In Reply

In his letter to the Editor, Dr. Carron raises two important issues referring to the published data by Pongrácz et al.¹  evaluating low doses of sugammadex to reverse rocuronium-induced neuromuscular blockade (NMB) after the reappearance of four twitches during train-of-four (TOF) stimulation.

First, Dr. Carron emphasizes the importance of having considered a TOF fade ratio of 1.0 or greater as an adequate reversal in our study, unlike 0.9 or greater used by other investigators. Indeed, to date in all published studies investigating sugammadex, the primary outcome parameter was a nonnormalized TOF ratio of 0.9. However, a recorded TOF fade ratio of 0.9 does not equal full recovery of the NMB, because after sugammadex the TOF ratios regularly reach a final value of 1.0 or greater. Therefore, we considered a nonnormalized TOF ratio of 1.0 or greater as an acceptable criterion to exclude a residual NMB.²  Also, we calculated the normalized TOF ratios at recovery, which were around 1.0, as well. Normalization (dividing TOF fade ratios at recovery with those before administration of rocuronium) was necessary because control TOF ratios with acceleromyography often exceeded unity, biasing the results of recovery.³  For instance, when the TOF ratio recovers to 1.0, but the control TOF ratio is 1.18, the normalized TOF ratio will be 0.84 (1.0/1.18), which is insufficient. There is general agreement that a normalized TOF ratio of 0.9 or greater is required to exclude clinically significant residual paralysis.^2,3  Furthermore, the changes of single-twitch height should also be measured during neuromuscular monitoring and should exceed a value of 90% of control for neuromuscular recovery to be considered as acceptable.⁴  However, to date the majority of investigations have not described the changes of T1 single twitches. Considering all these factors, we do agree with Dr. Carron’s suggestion that there is place for improvement of the current practice of neuromuscular monitoring and research.

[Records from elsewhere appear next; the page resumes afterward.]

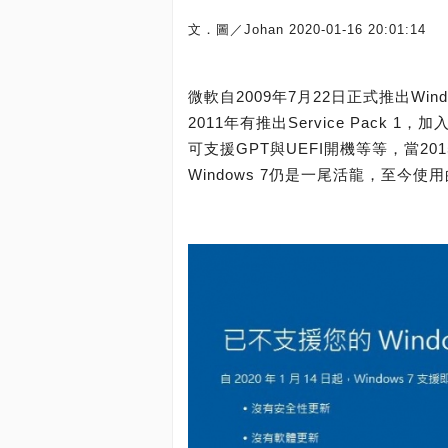
文．圖／Johan
2020-01-16 20:01:14
微軟自2009年7月22日正式推出Wind
2011年有推出Service Pack
可支援GPT與UEFI開機等等，當2
Windows 7仍是一尾活龍，至今使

Second, Dr. Carron estimates that 1.0 mg/kg of sugammadex is not as safe as 2.0 mg/kg in reversing a threshold TOF count 4 residual NMB and therefore suggests the administration of 2.0 mg/kg in this situation. There is no evidence for this suggestion. We have demonstrated that 1.0 mg/kg like 2.0 mg/kg of sugammadex effectively reverses rocuronium-induced NMB when administered at the reappearance of four twitches during TOF stimulation.¹  Recurrent muscle paralysis did not occur in our patients. Dr. Carron argues that the safety margin of neuromuscular transmission (70 to 75% of postsynaptic acetylcholine receptors) cannot be liberated from the rocuronium molecules when lower than 2.0 mg/kg sugammadex is administered. This assumption, although attractive, is not supported by any evidence. It is logical that at a TOF count 4 level of block fewer rocuronium molecules are present at the neuromuscular synapse than at a TOF count 2 level of block, where 2.0 mg/kg of sugammadex is the recommended dose. Because the encapsulation of rocuronium by sugammadex is a one-to-one molecular interaction,⁵  one may hypothesize that the shallower the depth of block the fewer sugammadex molecules are necessary to encapsulate all of the free rocuronium molecules and to relieve the pre- and postsynaptic acetylcholine receptors. Our results support this assumption. However, a caveat is in order: unless the amount of sugammadex is sufficient for the encapsulation of almost all rocuronium molecules, agents that decrease acetylcholine release at the motor nerve terminal (i.e., magnesium or aminoglycoside antibiotics) may cause recurarization. It may therefore be prudent not to give inadequately low doses of sugammadex (0.25 or 0.5 mg/kg) in patients who had received these agents. Quantifying the proportion of receptor occupancy after recommended and lower doses of sugammadex requires further research.

We estimate that adequate use of low doses of sugammadex is safe and may contribute to its widespread use by reducing the expenses of the treatment.